Solar Conjunction Nears End
The data rate from the Mars Reconnaissance Orbiter (MRO) – in orbit around Mars on the other side of the Sun from our perspective here on the Earth – is set to increase soon, marking the end of solar conjunction and the beginning of MRO’s Extended Science Phase (ESP). HiRISE will capture the first image of our next phase in Mars exploration this weekend. Like all first images after the HiRISE camera has been idle for awhile, we will look especially closely for, but do not expect, any issues.
In these days leading up to the beginning of ESP the downlink team is checking our processing software and tools to make sure they are ready for the observation ID prefix change from PSP_XXXXXX_XXXX to ESP_XXXXXX_XXXX. The automated processing pipelines are ready to go. My own validation and reporting Perl scripts make use of modules that are mission phase aware and pattern match file extensions instead of observation ID prefixes, so I think I am set. Any minor tools we miss can be easily updated as necessary.
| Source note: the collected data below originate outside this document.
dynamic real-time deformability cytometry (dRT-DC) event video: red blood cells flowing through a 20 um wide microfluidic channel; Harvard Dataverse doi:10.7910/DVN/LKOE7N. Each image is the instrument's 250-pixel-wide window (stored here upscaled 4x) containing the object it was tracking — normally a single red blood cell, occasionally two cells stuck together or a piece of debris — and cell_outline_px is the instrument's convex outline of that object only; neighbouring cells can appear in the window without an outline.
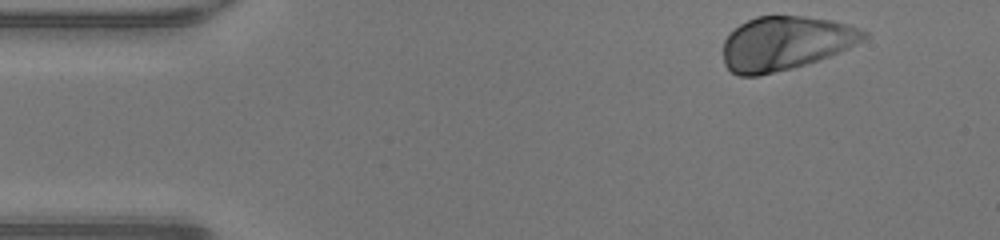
{"species": "human", "species_latin": "Homo sapiens", "temperature_condition": "warm", "stored_images_in_passage": 44, "camera_frame_rate_fps": 3000, "um_per_image_px": 0.085, "donor": {"sex": "male"}, "frame": {"image": 1, "passage_image": 1, "time_ms": 0.0, "image_size_px": [1000, 240], "cell_outline_px": [[868, 36], [864, 40], [848, 48], [828, 56], [792, 68], [760, 76], [740, 76], [732, 72], [724, 64], [724, 40], [740, 24], [756, 16], [804, 16], [832, 20], [860, 28], [868, 32]], "centroid_in_image_um": [66.76, 3.67], "position_along_channel_um": 18.2, "area_um2": 43.87}}
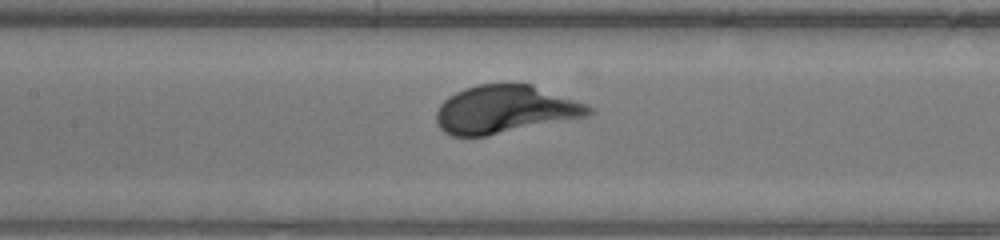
{"frame": {"image": 2, "passage_image": 18, "time_ms": 5.667, "image_size_px": [1000, 240], "cell_outline_px": [[596, 112], [588, 116], [484, 136], [452, 136], [444, 132], [440, 128], [436, 120], [436, 112], [440, 104], [448, 96], [464, 88], [480, 84], [532, 84], [588, 104]], "centroid_in_image_um": [42.94, 9.29], "position_along_channel_um": 164.5, "area_um2": 42.48}}
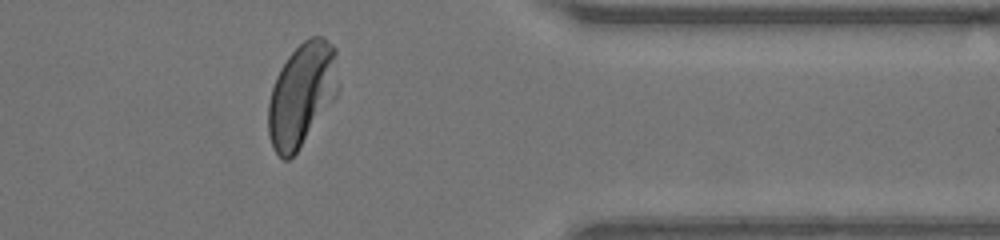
{"frame": {"image": 3, "passage_image": 35, "time_ms": 11.333, "image_size_px": [1000, 240], "cell_outline_px": [[336, 96], [296, 152], [288, 160], [284, 160], [272, 148], [268, 132], [268, 100], [276, 76], [280, 68], [288, 56], [304, 40], [312, 36], [324, 36], [336, 48]], "centroid_in_image_um": [25.61, 8.02], "position_along_channel_um": 385.8, "area_um2": 41.62}, "authors_computed_cell_mechanics": {"area_um2": 42.483, "velocity_mm_per_s": 4.2317, "shape_relaxation_time_tau1_ms": 1.799, "shape_relaxation_time_tau2_ms": null, "deformation_change_tau1": 0.1416, "deformation_change_tau2": null}}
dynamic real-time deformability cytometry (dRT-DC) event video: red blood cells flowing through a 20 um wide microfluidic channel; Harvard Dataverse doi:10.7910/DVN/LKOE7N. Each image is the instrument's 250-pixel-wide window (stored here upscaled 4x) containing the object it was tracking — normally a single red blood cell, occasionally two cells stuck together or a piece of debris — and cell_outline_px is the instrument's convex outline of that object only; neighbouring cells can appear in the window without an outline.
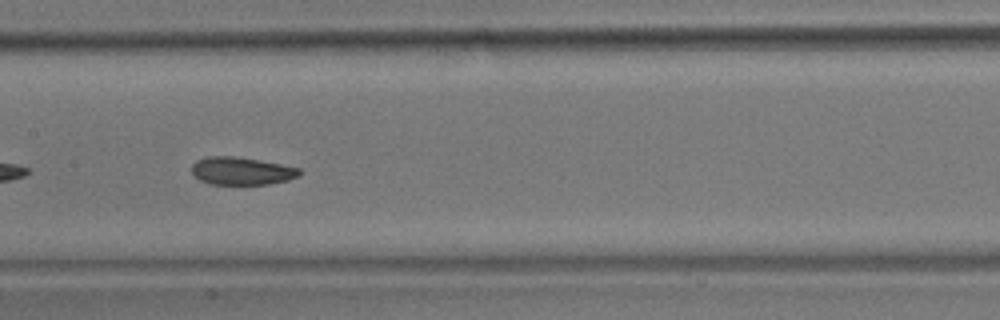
{"species": "common noctule bat (a hibernating species)", "species_latin": "Nyctalus noctula", "temperature_condition": "room temperature", "stored_images_in_passage": 41, "camera_frame_rate_fps": 3000, "um_per_image_px": 0.085, "animal": {"sex": "male", "body_mass_g": 17.9}, "frame": {"image": 1, "passage_image": 12, "time_ms": 3.667, "image_size_px": [1000, 320], "cell_outline_px": [[300, 172], [296, 176], [288, 180], [268, 184], [212, 184], [200, 180], [192, 176], [192, 164], [196, 160], [208, 156], [236, 156], [260, 160], [300, 168]], "centroid_in_image_um": [20.48, 14.52], "position_along_channel_um": 186.9, "area_um2": 17.4}, "authors_computed_cell_mechanics": {"area_um2": 18.0336, "velocity_mm_per_s": 3.5756, "shape_relaxation_time_tau1_ms": 3.4081, "shape_relaxation_time_tau2_ms": 2.5314, "deformation_change_tau1": 0.1102, "deformation_change_tau2": 0.0764}}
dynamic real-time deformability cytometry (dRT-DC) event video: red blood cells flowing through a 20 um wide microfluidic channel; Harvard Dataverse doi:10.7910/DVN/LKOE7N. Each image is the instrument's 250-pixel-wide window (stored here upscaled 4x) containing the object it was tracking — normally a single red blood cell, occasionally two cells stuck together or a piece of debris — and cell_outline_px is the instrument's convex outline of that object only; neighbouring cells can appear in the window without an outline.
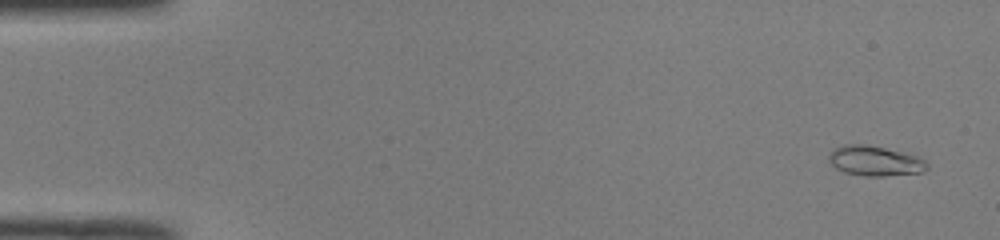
{"species": "common noctule bat (a hibernating species)", "species_latin": "Nyctalus noctula", "temperature_condition": "room temperature", "stored_images_in_passage": 51, "camera_frame_rate_fps": 3000, "um_per_image_px": 0.085, "animal": {"sex": "male", "body_mass_g": 19.0, "forearm_length_mm": 50.8}, "frame": {"image": 1, "passage_image": 3, "time_ms": 0.667, "image_size_px": [1000, 240], "cell_outline_px": [[928, 168], [920, 172], [884, 176], [864, 176], [844, 172], [836, 168], [828, 160], [828, 156], [832, 148], [844, 144], [868, 144], [916, 156], [924, 160], [928, 164]], "centroid_in_image_um": [74.31, 13.67], "position_along_channel_um": 10.7, "area_um2": 17.11}}
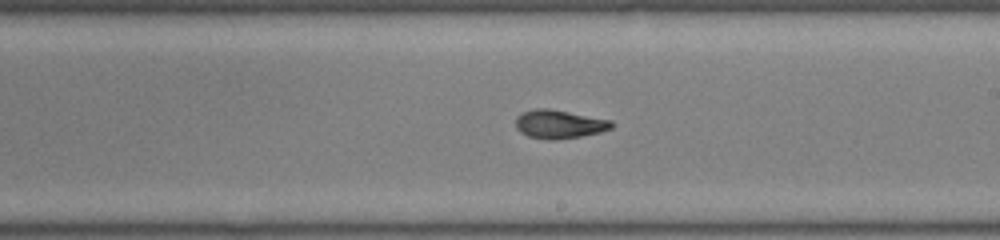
{"frame": {"image": 2, "passage_image": 30, "time_ms": 9.667, "image_size_px": [1000, 240], "cell_outline_px": [[616, 124], [612, 128], [600, 132], [580, 136], [556, 140], [548, 140], [528, 136], [520, 132], [516, 128], [516, 116], [524, 112], [536, 108], [548, 108], [612, 120]], "centroid_in_image_um": [47.55, 10.55], "position_along_channel_um": 241.5, "area_um2": 16.01}}
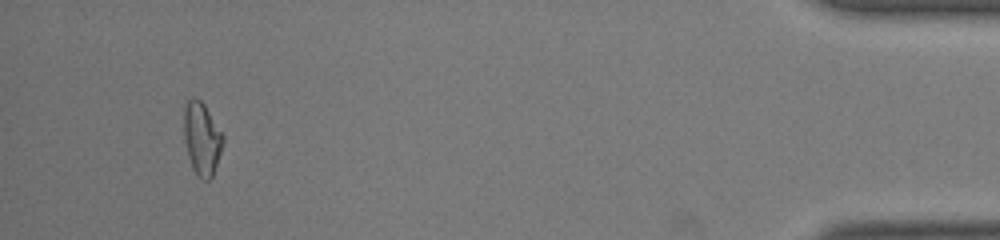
{"frame": {"image": 3, "passage_image": 48, "time_ms": 15.667, "image_size_px": [1000, 240], "cell_outline_px": [[224, 140], [212, 176], [208, 180], [200, 180], [192, 168], [188, 156], [184, 140], [184, 108], [188, 100], [192, 96], [200, 100], [204, 104], [224, 136]], "centroid_in_image_um": [17.14, 11.78], "position_along_channel_um": 418.1, "area_um2": 16.47}, "authors_computed_cell_mechanics": {"area_um2": 16.0106, "velocity_mm_per_s": 4.0986, "shape_relaxation_time_tau1_ms": 9.8822, "shape_relaxation_time_tau2_ms": 1.8759, "deformation_change_tau1": 0.2985, "deformation_change_tau2": 0.063}}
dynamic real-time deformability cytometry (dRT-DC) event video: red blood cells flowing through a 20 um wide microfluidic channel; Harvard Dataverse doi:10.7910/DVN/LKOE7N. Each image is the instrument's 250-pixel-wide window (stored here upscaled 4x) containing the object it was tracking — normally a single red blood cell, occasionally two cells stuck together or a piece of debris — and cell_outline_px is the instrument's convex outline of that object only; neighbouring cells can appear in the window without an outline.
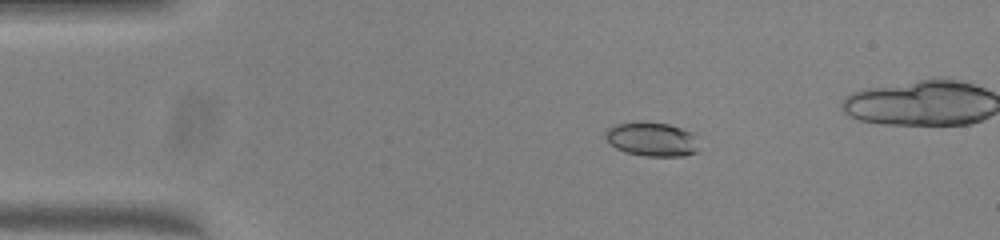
{"species": "common noctule bat (a hibernating species)", "species_latin": "Nyctalus noctula", "temperature_condition": "warm", "stored_images_in_passage": 46, "camera_frame_rate_fps": 3000, "um_per_image_px": 0.085, "animal": {"sex": "female", "body_mass_g": 23.0, "forearm_length_mm": 53.4}, "frame": {"image": 1, "passage_image": 9, "time_ms": 2.667, "image_size_px": [1000, 240], "cell_outline_px": [[696, 152], [684, 156], [644, 156], [624, 152], [616, 148], [604, 136], [604, 132], [608, 128], [616, 124], [668, 124], [692, 132], [696, 136]], "centroid_in_image_um": [55.41, 11.87], "position_along_channel_um": 29.6, "area_um2": 17.98}}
With improvements to our tools and new procedures, we can sometimes recover image data previously stuck in the original raw data files. During this quiet period, I had an opportunity to go back to old observations, some from early in the Primary Science Phase (PSP), and recover errant channels that failed our processing software at the time. This resulted in a few new channels of image data that we will include in a later reprocessing of our images. For example, PSP_001746_1515 was originally processed without the RED1_0 channel. You can see this channel gap if you click on the observation’s “Full image (grayscale, non-map projected)” link. An improved mosaic will include most of RED1_0, albeit with a small image data gap near one end. Why did we not create this channel before? Sometimes a data gap occurs between channels, obliterating the second channel’s science header. The software at Jet Propulsion Laboratory’s RSDS that splits our image data into separate raw data channel files cannot figure out where to split the image data correctly within this gap and so image data from two or more channels are trapped in one raw data file. When this jumbo raw data file hits our EDRgen processing pipeline here in Tucson, Arizona, the tool called HiRISE_Observation became confused when it discovered image data from another channel near the end of the file, and the error it flags halts the EDRgen processing pipeline.
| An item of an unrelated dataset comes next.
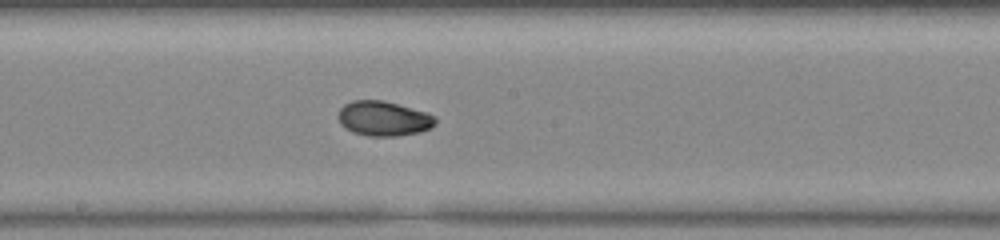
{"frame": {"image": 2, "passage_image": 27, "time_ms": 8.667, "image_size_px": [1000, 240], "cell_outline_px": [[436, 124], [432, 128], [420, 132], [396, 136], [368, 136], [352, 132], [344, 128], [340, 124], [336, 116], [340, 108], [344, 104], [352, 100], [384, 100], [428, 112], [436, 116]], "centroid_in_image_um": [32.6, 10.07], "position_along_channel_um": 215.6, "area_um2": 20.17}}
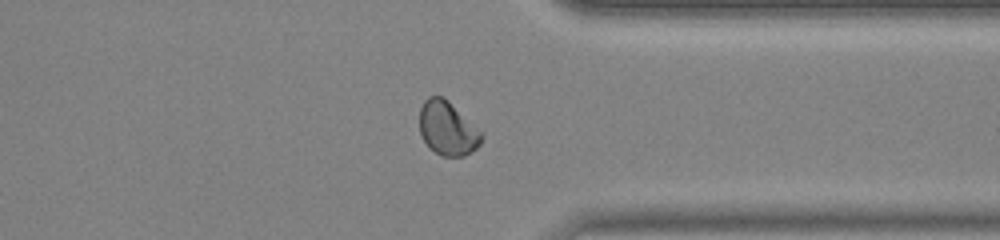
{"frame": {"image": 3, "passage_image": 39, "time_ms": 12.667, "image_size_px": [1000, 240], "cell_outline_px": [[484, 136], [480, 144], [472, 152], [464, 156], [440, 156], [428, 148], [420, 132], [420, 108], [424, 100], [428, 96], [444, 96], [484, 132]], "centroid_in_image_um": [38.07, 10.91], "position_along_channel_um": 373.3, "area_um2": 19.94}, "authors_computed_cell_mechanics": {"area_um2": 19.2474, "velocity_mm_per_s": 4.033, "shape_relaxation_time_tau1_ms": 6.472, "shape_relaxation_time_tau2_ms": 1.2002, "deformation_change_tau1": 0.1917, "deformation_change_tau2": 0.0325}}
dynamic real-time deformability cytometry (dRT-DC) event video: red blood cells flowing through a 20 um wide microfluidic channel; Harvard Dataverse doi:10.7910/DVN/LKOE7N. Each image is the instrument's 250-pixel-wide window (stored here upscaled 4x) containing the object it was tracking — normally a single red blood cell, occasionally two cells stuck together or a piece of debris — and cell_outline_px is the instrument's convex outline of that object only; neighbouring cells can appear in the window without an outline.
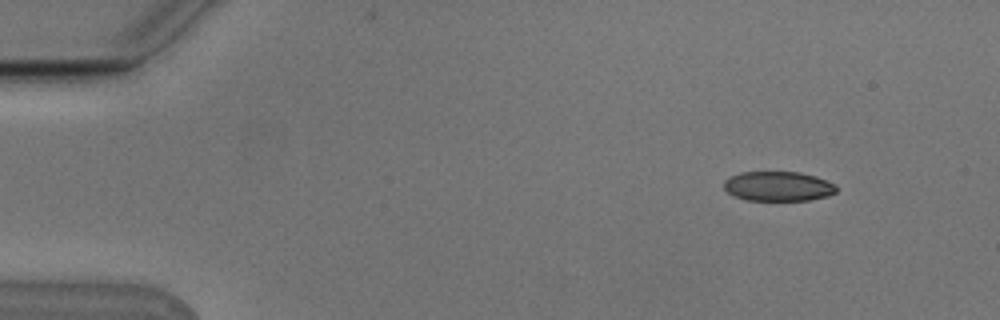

We now have improved tools and procedures for dealing with this problem. By running HiRISE_Observation outside of the EDRgen pipeline, it will successfully produce an EDR for the first channel before it complains about the second channel’s image data. While we would love to get at that second (or third, or later!) channel’s image data, right now we recoverthe data that is easiest to reach. Someday, we might have a tool that will recognize a missing science channel header, reconstruct this header, and then fit the header in correctly between the first channel and the additional channels stuck in one raw data file.
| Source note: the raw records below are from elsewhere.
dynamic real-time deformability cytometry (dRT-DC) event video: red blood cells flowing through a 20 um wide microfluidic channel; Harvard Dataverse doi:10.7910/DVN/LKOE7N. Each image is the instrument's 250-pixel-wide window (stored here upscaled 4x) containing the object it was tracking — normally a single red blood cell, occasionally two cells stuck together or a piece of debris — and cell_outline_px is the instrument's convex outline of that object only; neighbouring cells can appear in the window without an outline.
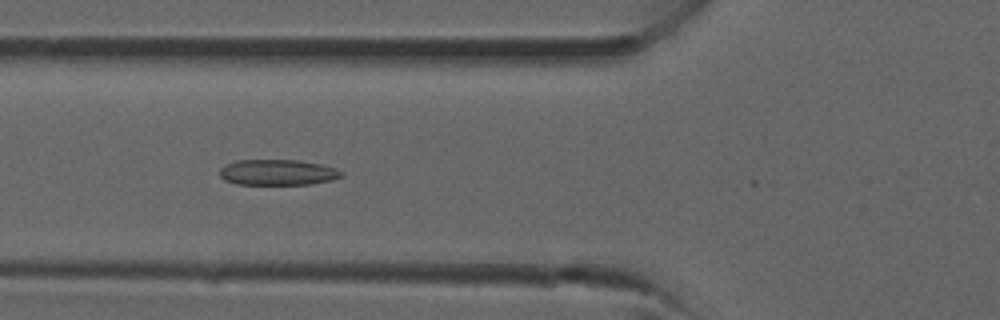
{"species": "common noctule bat (a hibernating species)", "species_latin": "Nyctalus noctula", "temperature_condition": "room temperature", "stored_images_in_passage": 13, "camera_frame_rate_fps": 3000, "um_per_image_px": 0.085, "animal": {"sex": "male", "forearm_length_mm": 52.5}, "frame": {"image": 1, "passage_image": 10, "time_ms": 3.0, "image_size_px": [1000, 320], "cell_outline_px": [[344, 176], [332, 180], [312, 184], [236, 184], [224, 180], [220, 176], [220, 168], [224, 164], [236, 160], [296, 160], [320, 164], [336, 168], [344, 172]], "centroid_in_image_um": [23.6, 14.65], "position_along_channel_um": 102.2, "area_um2": 18.38}}
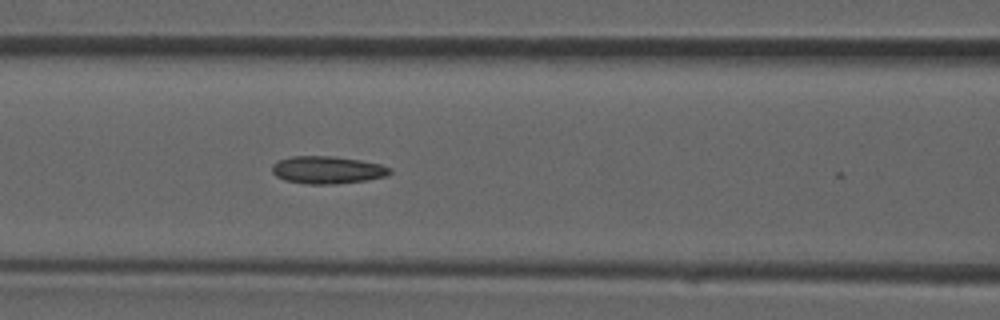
{"frame": {"image": 2, "passage_image": 12, "time_ms": 3.667, "image_size_px": [1000, 320], "cell_outline_px": [[392, 172], [388, 176], [368, 180], [336, 184], [308, 184], [284, 180], [276, 176], [272, 172], [272, 164], [280, 160], [292, 156], [336, 156], [360, 160], [380, 164], [392, 168]], "centroid_in_image_um": [27.86, 14.45], "position_along_channel_um": 138.7, "area_um2": 19.07}}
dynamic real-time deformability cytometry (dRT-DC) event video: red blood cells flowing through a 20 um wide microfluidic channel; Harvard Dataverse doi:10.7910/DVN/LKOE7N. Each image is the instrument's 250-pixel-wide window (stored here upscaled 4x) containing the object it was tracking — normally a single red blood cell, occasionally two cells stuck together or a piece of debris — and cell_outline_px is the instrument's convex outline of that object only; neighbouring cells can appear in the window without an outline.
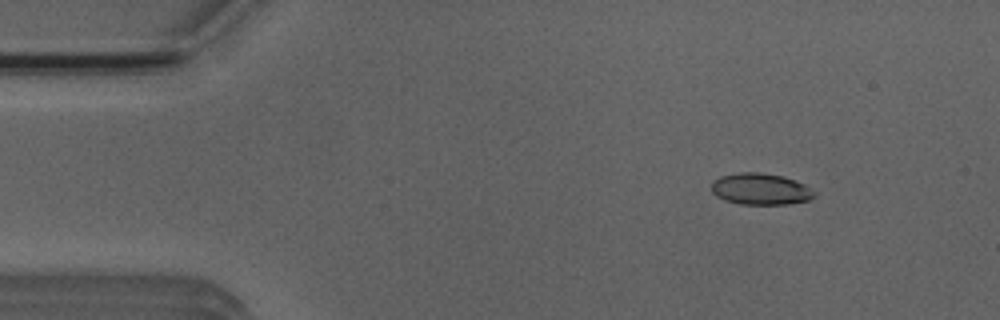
{"species": "Egyptian fruit bat (a non-hibernating species)", "species_latin": "Rousettus aegyptiacus", "temperature_condition": "room temperature", "stored_images_in_passage": 5, "camera_frame_rate_fps": 3000, "um_per_image_px": 0.085, "animal": {"sex": "male"}, "frame": {"image": 1, "passage_image": 2, "time_ms": 1.0, "image_size_px": [1000, 320], "cell_outline_px": [[816, 196], [808, 200], [788, 204], [740, 204], [724, 200], [716, 196], [712, 192], [712, 180], [720, 176], [740, 172], [760, 172], [784, 176], [796, 180], [804, 184], [816, 192]], "centroid_in_image_um": [64.65, 16.06], "position_along_channel_um": 20.4, "area_um2": 19.07}}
When will you see the new PSP_001746_1515 products, newly improved with the recovered RED1_0 channel? Hopefully in a few months. While I have recovered this EDR (as well as EDRs from other observations), we would like to wait to reprocess the entire observation until we have even better image calibration built into our processing pipelines. It makes little sense for me to reprocess this observation now when we are just going to be reprocessing it again sometime early next year. Once all of our improvements are in place in the upgraded processing pipelines, we will reprocess ALL of our observations, a huge undertaking.
Next week we will be back to our normal downlink activities: making sure the processing pipelines behave, validating new observations, providing daily reports to the rest of the team, and processing color and RDR mosaics. We will also add in routine creation and validation of anaglyphs and preparation for our next Planetary Data System (PDS) release in March. The quiet time during solar conjuction was nice, but we are anxious to see new images from Mars!